Page MenuHomePhabricator

2024-11-26 Toolforge DNS incident
Closed, ResolvedPublic

Description

There are current widespread intermittent DNS resolution issues within the Toolforge Kubernetes cluster that might have began as early as Sunday. These issues are causing some jobs and deployments to fail, particularly on NFS worker nodes.

Impact:

  • Some tools may experience failed deployments or crashes
  • Job execution may be inconsistent
  • Image pulls may fail intermittently

Event Timeline

Restricted Application added a subscriber: Aklapper. · View Herald Transcript

The current status is stable again, we are still investigating the root causes, but the cluster is up and running.

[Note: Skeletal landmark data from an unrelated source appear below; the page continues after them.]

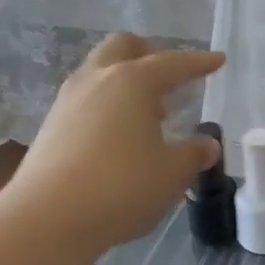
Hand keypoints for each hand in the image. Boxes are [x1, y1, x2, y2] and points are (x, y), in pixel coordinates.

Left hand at [7, 34, 223, 252]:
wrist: (48, 218)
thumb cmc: (121, 187)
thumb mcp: (172, 174)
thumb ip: (193, 154)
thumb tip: (208, 145)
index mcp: (133, 82)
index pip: (173, 63)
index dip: (198, 62)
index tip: (217, 60)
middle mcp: (97, 79)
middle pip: (123, 47)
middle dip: (149, 54)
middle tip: (170, 79)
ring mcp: (68, 100)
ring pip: (99, 71)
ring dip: (125, 81)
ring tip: (146, 113)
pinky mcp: (51, 125)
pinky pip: (86, 99)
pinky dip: (106, 105)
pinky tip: (118, 136)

Let us know if there's any new issues arising

dcaro triaged this task as High priority.Nov 26 2024, 11:09 AM

Change #1097991 had a related patch set uploaded (by David Caro; author: David Caro):

[cloud/wmcs-cookbooks@main] toolforge.k8s.reboot: swap the control node if it's the one to reboot

https://gerrit.wikimedia.org/r/1097991

Change #1097991 merged by jenkins-bot:

[cloud/wmcs-cookbooks@main] toolforge.k8s.reboot: swap the control node if it's the one to reboot

https://gerrit.wikimedia.org/r/1097991

aborrero claimed this task.
aborrero subscribed.

I think we can declare this as resolved, and work on the parent/sibling tickets.